* [INFORMATION SHOWN]:
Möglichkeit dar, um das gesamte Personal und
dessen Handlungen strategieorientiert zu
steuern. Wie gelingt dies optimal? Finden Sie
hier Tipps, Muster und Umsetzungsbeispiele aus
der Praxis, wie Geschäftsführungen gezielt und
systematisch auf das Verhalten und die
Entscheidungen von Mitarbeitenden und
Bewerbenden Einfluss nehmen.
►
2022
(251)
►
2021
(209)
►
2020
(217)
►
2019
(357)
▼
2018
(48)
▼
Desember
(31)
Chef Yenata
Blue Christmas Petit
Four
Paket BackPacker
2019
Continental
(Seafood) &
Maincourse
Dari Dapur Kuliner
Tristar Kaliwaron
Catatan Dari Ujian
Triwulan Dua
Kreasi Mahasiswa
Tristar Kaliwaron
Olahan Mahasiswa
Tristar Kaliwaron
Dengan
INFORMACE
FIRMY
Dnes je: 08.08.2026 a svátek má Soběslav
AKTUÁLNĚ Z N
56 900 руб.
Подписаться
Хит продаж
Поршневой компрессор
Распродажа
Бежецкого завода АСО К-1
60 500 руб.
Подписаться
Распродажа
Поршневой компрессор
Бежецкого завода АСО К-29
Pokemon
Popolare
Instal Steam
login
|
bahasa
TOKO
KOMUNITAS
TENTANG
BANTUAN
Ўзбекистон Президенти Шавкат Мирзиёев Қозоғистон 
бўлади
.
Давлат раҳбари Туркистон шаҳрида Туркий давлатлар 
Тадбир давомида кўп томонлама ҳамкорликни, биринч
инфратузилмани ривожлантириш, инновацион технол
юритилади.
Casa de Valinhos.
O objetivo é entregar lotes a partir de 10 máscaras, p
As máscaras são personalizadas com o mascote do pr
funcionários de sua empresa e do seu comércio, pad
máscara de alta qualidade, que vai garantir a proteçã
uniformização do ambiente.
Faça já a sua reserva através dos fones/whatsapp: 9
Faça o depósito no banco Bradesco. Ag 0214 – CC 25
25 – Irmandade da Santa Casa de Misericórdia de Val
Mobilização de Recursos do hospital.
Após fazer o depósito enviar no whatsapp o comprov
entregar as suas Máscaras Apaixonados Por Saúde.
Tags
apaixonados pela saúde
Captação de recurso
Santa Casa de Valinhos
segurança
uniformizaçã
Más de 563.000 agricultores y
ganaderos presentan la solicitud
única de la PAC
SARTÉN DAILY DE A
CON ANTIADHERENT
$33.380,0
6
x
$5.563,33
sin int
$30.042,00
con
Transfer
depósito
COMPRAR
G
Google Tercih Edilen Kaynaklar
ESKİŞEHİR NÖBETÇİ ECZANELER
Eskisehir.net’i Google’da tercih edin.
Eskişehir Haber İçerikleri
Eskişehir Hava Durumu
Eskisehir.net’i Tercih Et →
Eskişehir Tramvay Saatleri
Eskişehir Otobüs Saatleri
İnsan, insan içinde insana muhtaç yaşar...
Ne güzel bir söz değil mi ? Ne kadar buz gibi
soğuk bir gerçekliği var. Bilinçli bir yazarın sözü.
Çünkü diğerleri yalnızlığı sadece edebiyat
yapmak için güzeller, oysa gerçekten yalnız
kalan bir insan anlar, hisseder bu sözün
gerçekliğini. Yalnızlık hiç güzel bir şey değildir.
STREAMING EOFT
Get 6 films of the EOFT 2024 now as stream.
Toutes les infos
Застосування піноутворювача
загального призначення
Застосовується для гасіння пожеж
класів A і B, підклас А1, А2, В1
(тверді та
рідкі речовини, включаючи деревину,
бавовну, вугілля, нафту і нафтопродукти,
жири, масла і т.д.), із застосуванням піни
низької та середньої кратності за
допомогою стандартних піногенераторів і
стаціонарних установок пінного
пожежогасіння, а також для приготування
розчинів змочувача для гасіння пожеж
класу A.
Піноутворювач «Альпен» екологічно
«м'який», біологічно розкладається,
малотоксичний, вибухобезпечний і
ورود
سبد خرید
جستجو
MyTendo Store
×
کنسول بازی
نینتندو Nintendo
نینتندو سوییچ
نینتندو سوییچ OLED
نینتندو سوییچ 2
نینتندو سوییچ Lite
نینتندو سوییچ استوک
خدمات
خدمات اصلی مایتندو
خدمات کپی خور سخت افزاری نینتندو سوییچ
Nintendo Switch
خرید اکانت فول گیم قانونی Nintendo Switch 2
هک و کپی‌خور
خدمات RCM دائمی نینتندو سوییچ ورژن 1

* [TASK DIRECTIONS]:
Render every line of text from all the records above as a single numbered list, one line per item, omitting blank lines.

* [FINISHED EXERCISE]:
1. Möglichkeit dar, um das gesamte Personal und
2. dessen Handlungen strategieorientiert zu
3. steuern. Wie gelingt dies optimal? Finden Sie
4. hier Tipps, Muster und Umsetzungsbeispiele aus
5. der Praxis, wie Geschäftsführungen gezielt und
6. systematisch auf das Verhalten und die
7. Entscheidungen von Mitarbeitenden und
8. Bewerbenden Einfluss nehmen.
9. ►
10. 2022
11. (251)
12. ►
13. 2021
14. (209)
15. ►
16. 2020
17. (217)
18. ►
19. 2019
20. (357)
21. ▼
22. 2018
23. (48)
24. ▼
25. Desember
26. (31)
27. Chef Yenata
28. Blue Christmas Petit
29. Four
30. Paket BackPacker
31. 2019
32. Continental
33. (Seafood) &
34. Maincourse
35. Dari Dapur Kuliner
36. Tristar Kaliwaron
37. Catatan Dari Ujian
38. Triwulan Dua
39. Kreasi Mahasiswa
40. Tristar Kaliwaron
41. Olahan Mahasiswa
42. Tristar Kaliwaron
43. Dengan
44. INFORMACE
45. FIRMY
46. Dnes je: 08.08.2026 a svátek má Soběslav
47. AKTUÁLNĚ Z N
48. 56 900 руб.
49. Подписаться
50. Хит продаж
51. Поршневой компрессор
52. Распродажа
53. Бежецкого завода АСО К-1
54. 60 500 руб.
55. Подписаться
56. Распродажа
57. Поршневой компрессор
58. Бежецкого завода АСО К-29
59. Pokemon
60. Popolare
61. Instal Steam
62. login
63. |
64. bahasa
65. TOKO
66. KOMUNITAS
67. TENTANG
68. BANTUAN
69. Ўзбекистон Президенти Шавкат Мирзиёев Қозоғистон 
70. бўлади
71. .
72. Давлат раҳбари Туркистон шаҳрида Туркий давлатлар 
73. Тадбир давомида кўп томонлама ҳамкорликни, биринч
74. инфратузилмани ривожлантириш, инновацион технол
75. юритилади.
76. Casa de Valinhos.
77. O objetivo é entregar lotes a partir de 10 máscaras, p
78. As máscaras são personalizadas com o mascote do pr
79. funcionários de sua empresa e do seu comércio, pad
80. máscara de alta qualidade, que vai garantir a proteçã
81. uniformização do ambiente.
82. Faça já a sua reserva através dos fones/whatsapp: 9
83. Faça o depósito no banco Bradesco. Ag 0214 – CC 25
84. 25 – Irmandade da Santa Casa de Misericórdia de Val
85. Mobilização de Recursos do hospital.
86. Após fazer o depósito enviar no whatsapp o comprov
87. entregar as suas Máscaras Apaixonados Por Saúde.
88. Tags
89. apaixonados pela saúde
90. Captação de recurso
91. Santa Casa de Valinhos
92. segurança
93. uniformizaçã
94. Más de 563.000 agricultores y
95. ganaderos presentan la solicitud
96. única de la PAC
97. SARTÉN DAILY DE A
98. CON ANTIADHERENT
99. $33.380,0
100. 6
101. x
102. $5.563,33
103. sin int
104. $30.042,00
105. con
106. Transfer
107. depósito
108. COMPRAR
109. G
110. Google Tercih Edilen Kaynaklar
111. ESKİŞEHİR NÖBETÇİ ECZANELER
112. Eskisehir.net’i Google’da tercih edin.
113. Eskişehir Haber İçerikleri
114. Eskişehir Hava Durumu
115. Eskisehir.net’i Tercih Et →
116. Eskişehir Tramvay Saatleri
117. Eskişehir Otobüs Saatleri
118. İnsan, insan içinde insana muhtaç yaşar...
119. Ne güzel bir söz değil mi ? Ne kadar buz gibi
120. soğuk bir gerçekliği var. Bilinçli bir yazarın sözü.
121. Çünkü diğerleri yalnızlığı sadece edebiyat
122. yapmak için güzeller, oysa gerçekten yalnız
123. kalan bir insan anlar, hisseder bu sözün
124. gerçekliğini. Yalnızlık hiç güzel bir şey değildir.
125. STREAMING EOFT
126. Get 6 films of the EOFT 2024 now as stream.
127. Toutes les infos
128. Застосування піноутворювача
129. загального призначення
130. Застосовується для гасіння пожеж
131. класів A і B, підклас А1, А2, В1
132. (тверді та
133. рідкі речовини, включаючи деревину,
134. бавовну, вугілля, нафту і нафтопродукти,
135. жири, масла і т.д.), із застосуванням піни
136. низької та середньої кратності за
137. допомогою стандартних піногенераторів і
138. стаціонарних установок пінного
139. пожежогасіння, а також для приготування
140. розчинів змочувача для гасіння пожеж
141. класу A.
142. Піноутворювач «Альпен» екологічно
143. «м'який», біологічно розкладається,
144. малотоксичний, вибухобезпечний і
145. ورود
146. سبد خرید
147. جستجو
148. MyTendo Store
149. ×
150. کنسول بازی
151. نینتندو Nintendo
152. نینتندو سوییچ
153. نینتندو سوییچ OLED
154. نینتندو سوییچ 2
155. نینتندو سوییچ Lite
156. نینتندو سوییچ استوک
157. خدمات
158. خدمات اصلی مایتندو
159. خدمات کپی خور سخت افزاری نینتندو سوییچ
160. Nintendo Switch
161. خرید اکانت فول گیم قانونی Nintendo Switch 2
162. هک و کپی‌خور
163. خدمات RCM دائمی نینتندو سوییچ ورژن 1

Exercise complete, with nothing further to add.